University of Florida's Pedagogy, Practice, and Philosophy Conference
Call for Proposals
University of Florida’s Writing Program
Spring 2026 Conference on Pedagogy, Practice, and Philosophy
Conference date: Saturday, February 7, 2026
Theme: Meaningful Writing
The University of Florida’s Writing Program invites proposals for our annual Conference on Pedagogy, Practice, and Philosophy. This year’s theme, Meaningful Writing, asks us to reflect on the writing experiences that matter most to our students, our classrooms, and ourselves.
Drawing on the work of Eodice, Geller, and Lerner’s Making Writing Meaningful (2025), we understand meaningful writing as a writing process that fosters agency, engagement, and learning that connects to identity and aspiration. Meaningful writing is cultivated through expansive pedagogies that offer students autonomy, intentional guidance, authentic audiences, and time for reflection and revision.
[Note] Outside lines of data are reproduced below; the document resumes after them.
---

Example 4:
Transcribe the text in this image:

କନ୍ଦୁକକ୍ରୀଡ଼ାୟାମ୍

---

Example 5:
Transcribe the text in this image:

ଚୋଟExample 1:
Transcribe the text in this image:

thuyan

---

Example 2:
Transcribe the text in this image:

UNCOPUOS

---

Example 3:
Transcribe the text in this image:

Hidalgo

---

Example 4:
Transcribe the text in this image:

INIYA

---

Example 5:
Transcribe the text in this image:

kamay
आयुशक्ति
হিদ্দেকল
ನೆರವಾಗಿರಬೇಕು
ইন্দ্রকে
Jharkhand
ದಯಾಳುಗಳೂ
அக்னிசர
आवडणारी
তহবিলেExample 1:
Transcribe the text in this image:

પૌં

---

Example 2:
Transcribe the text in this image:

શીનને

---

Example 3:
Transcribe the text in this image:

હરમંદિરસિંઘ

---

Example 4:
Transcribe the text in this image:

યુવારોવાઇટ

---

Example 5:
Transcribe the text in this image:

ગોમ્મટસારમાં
In an era of rapid technological change, we must also ask: What threatens the meaningfulness of writing? While AI writing tools offer efficiency and support, they may also risk stripping writing of its personal, intellectual, and ethical dimensions. How do we preserve writing as human-centered in a digital age?
We invite proposals that explore the theory and practice of meaningful writing in college composition. What makes writing meaningful for your students? How do you design assignments, courses, or feedback practices that foster agency and engagement? How do you help students connect writing to their lives, communities, and futures? And how do we respond to technologies that may automate writing but not the thinking, feeling, or learning behind it?
Conference Format
Because this conference will focus on meaningful connections, we’ll all meet in person on the University of Florida campus. Our goal is to foster collaborative, inclusive, and practical conversations about writing pedagogy. We welcome proposals from graduate students, post-docs, junior faculty, and experienced instructors alike.
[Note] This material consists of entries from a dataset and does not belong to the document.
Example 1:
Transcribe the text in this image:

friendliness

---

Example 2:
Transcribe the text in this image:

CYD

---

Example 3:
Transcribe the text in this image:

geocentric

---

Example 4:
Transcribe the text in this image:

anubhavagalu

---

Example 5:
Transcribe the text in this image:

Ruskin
We invite four types of proposals:
- Activity Swap – Share one activity, lesson, or technique that fosters meaningful writing. Each presenter will have 15 minutes, followed by a discussion.
- Themed Roundtables – 3–4 speakers discussing a specific topic related to meaningful writing. Talks should be 15 minutes each, with time for audience engagement.
- Pedagogy Workshops – Practical sessions on course design or assignment creation that promote meaningful writing. Each presenter will lead a 15-minute workshop.
- Research Papers – Present a 15-minute scholarly paper on meaningful writing, pedagogy, or related topics.
Proposal Topics May Include (but are not limited to):
- Designing for agency, engagement, and identity
- Creating public-facing writing opportunities
- Preserving “human-centered” writing
- Fostering self-directed learners of writing
- Writing across disciplines and communities
- Inclusive and expansive pedagogies
- AI and the ethics of writing technologies
- Feedback, revision, and reflection practices
- Writing as identity work or social action
- Multilingual and translingual writing
- Disability studies and access in writing instruction
- Collaborative learning and peer assessment
- Writing beyond the classroom: networks, assemblages, publics
Submission Guidelines
To submit a proposal, email a 250-word abstract with your contact information, affiliation, and position/title to Angela Brown at walther@ufl.edu. For roundtables or workshops, please include information for each participant.
Deadline for submissions: November 30, 2025
Notification of acceptance: December 11, 2025
Conference date: Saturday, February 7, 2026
For more information about UF’s Writing Program, visit: https://writing.ufl.edu
Questions? Email Angela Brown at walther@ufl.edu
Keynote Speaker: Dr. Neal Lerner
We are pleased to announce that this year's keynote speaker is Dr. Neal Lerner. Dr. Lerner is a Professor of English at Northeastern University and a prolific scholar of writing centers and writing pedagogy, authoring over 40 peer-reviewed articles and book chapters on the theory, history, and practice of writing instruction. He has won the International Writing Centers Association’s Outstanding Scholarship Award three times with his work in cultivating writing centers as research sites, expanding outreach across campus, and advancing writing consultant development and peer consulting pedagogy. Dr. Lerner’s book, The Idea of a Writing Laboratory received the 2011 National Council of Teachers of English David H. Russell Award, and most recently, Dr. Lerner and his colleague Dr. Anne Ellen Geller, St. John’s University, received the 2025 IWAC award for Best WAC Article or Chapter Focused on Research recognizing their exceptional contributions to WAC. His most recent work, The Meaningful Writing Project: Learning, Teaching, and Writing in Higher Education (with Michele Eodice and Anne Ellen Geller, 2016), along with its follow-up Making Writing Meaningful: A Guide for Higher Education (with Michele Eodice and Anne Ellen Geller, 2025) further establishes Dr. Lerner as an educator who emphasizes writing as a social, collaborative process and engages with multilingual writers, disciplinary writing, and inclusive pedagogy. The Meaningful Writing Project’s expansive approach embodies the pedagogical principle of broadening learning environments to allow multiple dimensions of learning to occur simultaneously.